The first and third films received largely positive reviews and garnered numerous awards including the Vulcan Award twice, while the second received mixed reviews.

==Films==
=== The Element of Crime ===
Trier's first film is The Element of Crime, a 1984 crime drama film with elements of dystopian and neo-noir genres set in a decaying future Europe. Michael Elphick portrays Fisher, a detective who has become an expatriate living in Cairo, undergoes hypnosis in order to recall his last case.

=== Epidemic ===
Trier's second film is Epidemic, a 1987 horror film with elements of black comedy, medical thriller, and metafiction set in Copenhagen, Denmark. Trier and Niels Vørsel portray themselves as two of the three protagonists who write a new script about an epidemic: the outbreak of a plague-like disease.

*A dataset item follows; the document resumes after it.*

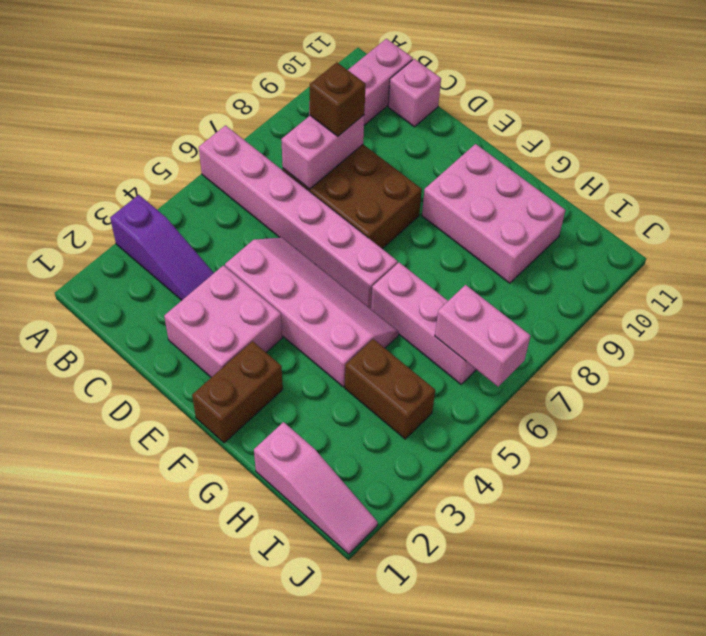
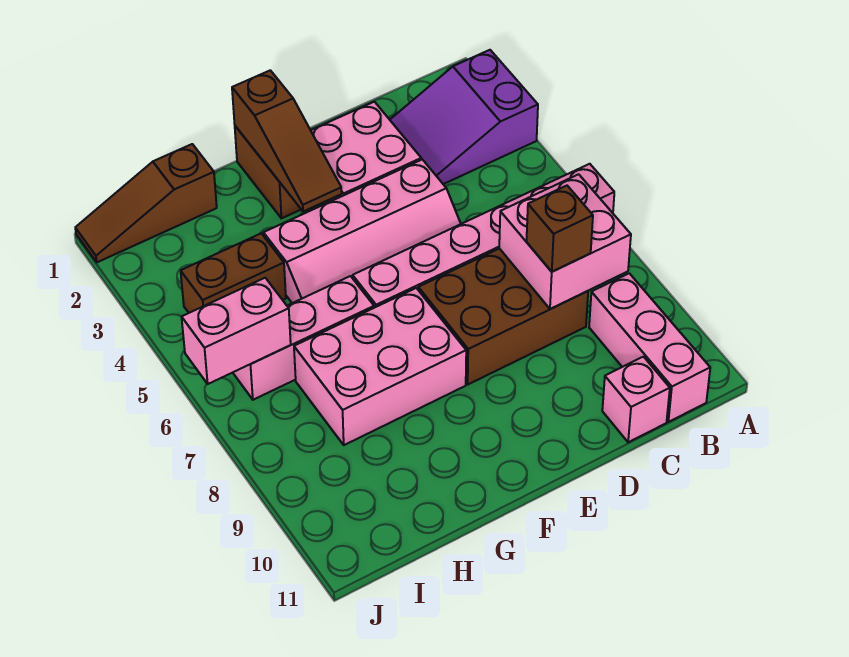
purple slope A3:C3 level 1 top A -> purple slope A2:C3 level 1 top A
pink brick C7:C8 level 2 -> pink brick B7:C8 level 2
none -> brown slope F1:F3 level 2 top 1
pink brick F9:H10 level 1 -> pink brick F7:H8 level 1
pink slope H1:J1 level 1 top H -> brown slope H1:J1 level 1 top H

Last of the three protagonist is a doctor, Mesmer, who portrays Trier himself, goes to the countryside to find a cure.

=== Europa ===
Trier's third film is Europa (known as Zentropa to North American release due to similarities to the title of 1990 film Europa Europa), a 1991 anti-war film with elements of psychological drama and romance set in US-occupied Germany after the end of World War II. Jean-Marc Barr portrays Leopold Kessler, an idealistic German-American who takes on work as a sleeping-car conductor for the Zentropa railway network, falls in love with a femme fatale (Barbara Sukowa portrays Katharina Hartmann), and becomes embroiled in a pro-Nazi terrorist conspiracy.

== Production and release ==
Due to lack of collaborations in his first film, Trier himself and Leif Magnusson are the only two actors who appeared in all films. Among others, Trier's ex-wife Cecilia Holbek and frequent collaborator Udo Kier also appeared in the latter two films.

| English title | Danish title | Release date | Director | Writer | Producer | Cast |
| The Element of Crime | Forbrydelsens element | May 14, 1984 | Lars von Trier | Lars von Trier and Niels Vørsel | Per Holst | Michael Elphick as Fisher; Esmond Knight as Osborne; Meme Lai as Kim; Jerold Wells as Kramer; |
| Epidemic | Epidemic | September 11, 1987 | Jacob Eriksen | Lars von Trier as himself; Niels Vørsel as himself; Udo Kier as himself; Cecilia Holbek Trier (nee Holbek) as herself; |
| Zentropa | Europa | May 12, 1991 | Peter Aalbæk Jensen and Bo Christensen | Jean-Marc Barr as Leopold Kessler; Barbara Sukowa as Katharina Hartmann; Udo Kier as Lawrence Hartmann; Ernst-Hugo Järegård as Uncle Kessler; |

==Reception==
=== Critical response ===

| English title | Danish title | Rotten Tomatoes | Metacritic |
|---|---|---|---|
| The Element of Crime | Forbrydelsens element | 77% (13 reviews) | 66% (6 reviews) |
| Epidemic | Epidemic | 25% (8 reviews) | 66% (4 reviews) |
| Zentropa | Europa | 80% (15 reviews) | 69% (15 reviews) |

=== Awards ===

| English title | Danish title | Accolades |
|---|---|---|
| The Element of Crime | Forbrydelsens element | Bodil Award for Best Danish Film Robert Award for Best Danish Film Vulcan Award – Technical Grand Prize Avoriaz Fantastic Film Festival – Grand Prix Fantasporto Award for Best Director Mannheim-Heidelberg International Filmfestival – Main Award |
| Epidemic | Epidemic |  |
| Zentropa | Europa | Bodil Award for Best Danish Film Robert Award for Best Danish Film Vulcan Award – Technical Grand Prize Cannes Film Festival – Prix du Jury Cannes Film Festival Award for Best Artistic Contribution Fantasporto Award for Best Director Ghent International Film Festival – Grand Prix Sitges Film Festival Award for Best Film Stockholm Film Festival – Bronze Horse |

== Legacy ==
Europa trilogy was officially collected as a part of The Criterion Collection on January 17, 2023.